Lindsay McMahon
"The English Adventurer"

Do you ever take a break during meetings?

In today’s episode, Michelle and Lindsay share how to say you want to take a break in a meeting in English.

Listen in to learn phrases to say you need a break during a long work meeting.

Take a break

Michelle asks Lindsay about taking breaks during podcast recording sessions.

They often record multiple episodes in one day so taking breaks is necessary.

If meetings are intense, a break can put your mind at ease and help you relax.

In today’s episode, Lindsay and Michelle answer a listener’s question which inspired today’s episode.

Hanurao has asked for more podcasts talking about meetings.

Lindsay and Michelle record a lot of helpful episodes on the All Ears English Business Podcast.

You can check out episode BE 191: Do You Coffee Badge? How to Talk About Your In-Office Routine.
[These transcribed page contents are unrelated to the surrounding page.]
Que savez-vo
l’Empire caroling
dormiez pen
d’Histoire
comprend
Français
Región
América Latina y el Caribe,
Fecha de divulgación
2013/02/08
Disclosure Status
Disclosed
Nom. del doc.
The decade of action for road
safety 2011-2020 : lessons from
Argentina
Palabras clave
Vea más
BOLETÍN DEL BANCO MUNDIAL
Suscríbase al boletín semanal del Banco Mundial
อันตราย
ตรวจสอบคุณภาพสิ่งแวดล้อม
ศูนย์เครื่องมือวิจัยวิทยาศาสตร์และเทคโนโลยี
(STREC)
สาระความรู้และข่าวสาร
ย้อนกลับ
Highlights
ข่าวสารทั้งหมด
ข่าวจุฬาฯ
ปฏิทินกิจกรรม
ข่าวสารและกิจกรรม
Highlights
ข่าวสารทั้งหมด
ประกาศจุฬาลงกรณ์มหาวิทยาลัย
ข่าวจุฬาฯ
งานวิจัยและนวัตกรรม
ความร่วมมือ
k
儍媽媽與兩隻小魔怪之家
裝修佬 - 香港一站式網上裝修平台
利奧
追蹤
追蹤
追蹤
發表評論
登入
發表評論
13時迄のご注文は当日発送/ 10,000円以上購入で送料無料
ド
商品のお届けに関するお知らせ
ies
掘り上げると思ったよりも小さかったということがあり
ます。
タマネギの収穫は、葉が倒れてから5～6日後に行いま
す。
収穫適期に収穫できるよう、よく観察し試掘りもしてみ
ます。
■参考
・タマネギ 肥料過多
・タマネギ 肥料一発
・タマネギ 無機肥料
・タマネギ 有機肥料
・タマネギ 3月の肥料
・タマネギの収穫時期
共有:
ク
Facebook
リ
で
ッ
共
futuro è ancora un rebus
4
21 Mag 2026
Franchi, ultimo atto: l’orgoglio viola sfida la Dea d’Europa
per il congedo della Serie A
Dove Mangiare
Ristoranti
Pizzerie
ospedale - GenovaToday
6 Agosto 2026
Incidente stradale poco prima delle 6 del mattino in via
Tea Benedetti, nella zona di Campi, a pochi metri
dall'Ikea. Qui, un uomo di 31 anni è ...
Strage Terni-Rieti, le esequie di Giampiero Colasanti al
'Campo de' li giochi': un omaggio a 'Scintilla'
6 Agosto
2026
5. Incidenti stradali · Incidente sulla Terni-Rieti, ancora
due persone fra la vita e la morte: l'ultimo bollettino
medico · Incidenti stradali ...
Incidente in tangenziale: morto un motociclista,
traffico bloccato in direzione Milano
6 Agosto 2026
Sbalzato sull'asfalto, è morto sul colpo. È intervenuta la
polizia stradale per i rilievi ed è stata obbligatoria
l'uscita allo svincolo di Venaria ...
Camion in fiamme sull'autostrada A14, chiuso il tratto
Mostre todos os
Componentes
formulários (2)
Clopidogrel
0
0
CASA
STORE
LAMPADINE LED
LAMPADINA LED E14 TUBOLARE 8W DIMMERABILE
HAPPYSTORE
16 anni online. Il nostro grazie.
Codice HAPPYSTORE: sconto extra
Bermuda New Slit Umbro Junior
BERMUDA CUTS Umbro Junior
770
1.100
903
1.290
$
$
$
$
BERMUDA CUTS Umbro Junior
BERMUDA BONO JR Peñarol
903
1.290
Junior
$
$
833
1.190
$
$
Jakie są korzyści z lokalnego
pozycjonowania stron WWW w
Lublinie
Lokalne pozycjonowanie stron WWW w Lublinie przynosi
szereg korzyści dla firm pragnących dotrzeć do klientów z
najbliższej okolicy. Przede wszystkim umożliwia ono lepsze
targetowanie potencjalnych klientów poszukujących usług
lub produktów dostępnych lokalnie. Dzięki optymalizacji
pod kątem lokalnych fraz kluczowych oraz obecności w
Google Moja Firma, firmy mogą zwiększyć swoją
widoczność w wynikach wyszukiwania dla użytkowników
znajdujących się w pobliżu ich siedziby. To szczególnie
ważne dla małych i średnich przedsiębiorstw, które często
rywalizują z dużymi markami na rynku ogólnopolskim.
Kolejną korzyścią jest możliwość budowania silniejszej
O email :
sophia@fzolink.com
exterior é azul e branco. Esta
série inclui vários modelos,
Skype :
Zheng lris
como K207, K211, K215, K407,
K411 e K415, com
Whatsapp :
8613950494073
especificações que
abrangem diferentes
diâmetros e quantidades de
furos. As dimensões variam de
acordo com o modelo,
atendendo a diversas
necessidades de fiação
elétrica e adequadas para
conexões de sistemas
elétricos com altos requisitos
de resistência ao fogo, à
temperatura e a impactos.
Listen to that episode and learn why it’s not always wise to share your office routine.

Today, Lindsay and Michelle are going to talk about taking a break during a meeting.

Ideal meeting length

Michelle asks Lindsay what is an ideal length for a meeting and at what point a break would be needed.

Lindsay says that 30 minutes for a quick meeting may be enough.

This is ideal because attention spans are much shorter nowadays.

However, it depends on what you’re meeting about.

If a meeting goes beyond 45 minutes, a 5-minute break might be appropriate.

You can also consider the frequency of meetings.

The All Ears English team has a 90-minute meeting but they don’t take a break unless a team member requests one.

They’re always excited to see each other because it is rare that they all get together.

In terms of their podcast sessions, they take breaks as needed to grab a snack or quickly go to the bathroom.

It’s now time for a break

There are several ways to express that a break needs to be taken during a meeting.

This is especially important for supervisors or anyone leading a meeting.

However, you may also need these phrases if you are meeting with coworkers.

Here are some examples to use:

#1: Let’s take five

This often means taking a break for five minutes.

However, it can also mean 10 or 15 minutes.

This just refers to a short break and doesn’t mean exactly five minutes.


Lindsay: Ok everybody, take five!
Michelle: Thanks, I’m gonna grab a coffee.

#2: Let’s take a quick break

This is just what it sounds like.

It’s very straightforward.

It means you are taking a short break and will reconvene after a few minutes.


Michelle: Let’s take a quick break and reconvene at 1.
Lindsay: Perfect. Should we get lunch?

#3: Let’s take a few minutes to

This is also very straightforward.

You can be more specific with the time on this one.

For example, “Let’s take 30 minutes for lunch.”


Let’s take a few minutes to recharge before the next item on the agenda.

#4: Let’s take a breather

This is a good way to ask for a break when things become heated or intense.

It does happen when there are a lot of discussions.

There may also be arguments in meetings.


Michelle: Ok let’s take a breather. There’s coffee in the team room.
Lindsay: Thanks!

When to interrupt

There’s an art to knowing when to cut someone off.

You have to realize when planning a meeting that you should consider a good time to break.

This is especially vital if the meeting will be intense or will require a lot of communication and effort from attendees.

A good break is needed to be able to create more mind space and make the meeting more fruitful.

You also need to keep in mind when taking breaks that you should return on time.

Just like arriving at a meeting on time, it’s also important to return from a break on time.

This shows you respect the time of your colleagues.


Lindsay and Michelle share a roleplay using the phrases in today’s episode.

In this scenario, Lindsay and Michelle are in a meeting and Lindsay is the supervisor.

Lindsay: Ok, so that closes up that point. You know what? Let’s take a quick break. We can grab coffee and then start on the next item.

Michelle: Sounds good!


Remember that breaks are necessary!

If you have multiple meetings in a day, it is very important to pause for a while so you have a quick break to clear your mind.

You want to be your optimal self when you are in meetings.

This is important so you can give valuable input or feedback on the agenda.

If you are a supervisor, considering a break for your colleagues will make them feel you value them.

What other questions do you have about meetings?